— Exercise —
Word for word, restate the lines of the material below from its first line through the one containing "- pen holder [815,446,838,482]". Omit the rest.

— Exercise input —

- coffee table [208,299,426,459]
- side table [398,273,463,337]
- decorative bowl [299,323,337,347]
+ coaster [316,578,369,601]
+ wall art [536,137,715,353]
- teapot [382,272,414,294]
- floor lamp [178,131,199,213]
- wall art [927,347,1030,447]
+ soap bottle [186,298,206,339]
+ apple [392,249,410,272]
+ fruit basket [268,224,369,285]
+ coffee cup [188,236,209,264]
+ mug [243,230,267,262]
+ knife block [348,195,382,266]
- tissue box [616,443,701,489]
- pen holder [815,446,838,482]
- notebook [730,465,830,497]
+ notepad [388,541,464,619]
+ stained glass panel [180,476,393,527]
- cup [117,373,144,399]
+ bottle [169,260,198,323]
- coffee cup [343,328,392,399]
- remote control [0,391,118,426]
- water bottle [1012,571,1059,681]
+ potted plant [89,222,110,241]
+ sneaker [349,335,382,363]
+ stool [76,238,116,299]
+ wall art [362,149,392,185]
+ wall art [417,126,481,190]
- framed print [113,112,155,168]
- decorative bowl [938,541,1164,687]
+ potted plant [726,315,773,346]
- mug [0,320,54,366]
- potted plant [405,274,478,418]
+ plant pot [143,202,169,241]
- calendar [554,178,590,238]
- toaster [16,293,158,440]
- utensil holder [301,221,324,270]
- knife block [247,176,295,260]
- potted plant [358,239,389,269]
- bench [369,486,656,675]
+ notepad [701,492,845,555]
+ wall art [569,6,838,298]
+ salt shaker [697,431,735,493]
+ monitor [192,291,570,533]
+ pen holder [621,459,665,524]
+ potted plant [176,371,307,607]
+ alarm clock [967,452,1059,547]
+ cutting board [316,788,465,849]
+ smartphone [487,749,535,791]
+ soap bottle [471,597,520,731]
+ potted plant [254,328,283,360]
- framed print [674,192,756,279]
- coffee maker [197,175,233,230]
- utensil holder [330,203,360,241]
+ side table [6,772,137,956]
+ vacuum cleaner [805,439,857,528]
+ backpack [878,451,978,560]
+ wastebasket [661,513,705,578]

— Result —
- coffee table [208,299,426,459]
- side table [398,273,463,337]
- decorative bowl [299,323,337,347]
+ coaster [316,578,369,601]
+ wall art [536,137,715,353]
- teapot [382,272,414,294]
- floor lamp [178,131,199,213]
- wall art [927,347,1030,447]
+ soap bottle [186,298,206,339]
+ apple [392,249,410,272]
+ fruit basket [268,224,369,285]
+ coffee cup [188,236,209,264]
+ mug [243,230,267,262]
+ knife block [348,195,382,266]
- tissue box [616,443,701,489]
- pen holder [815,446,838,482]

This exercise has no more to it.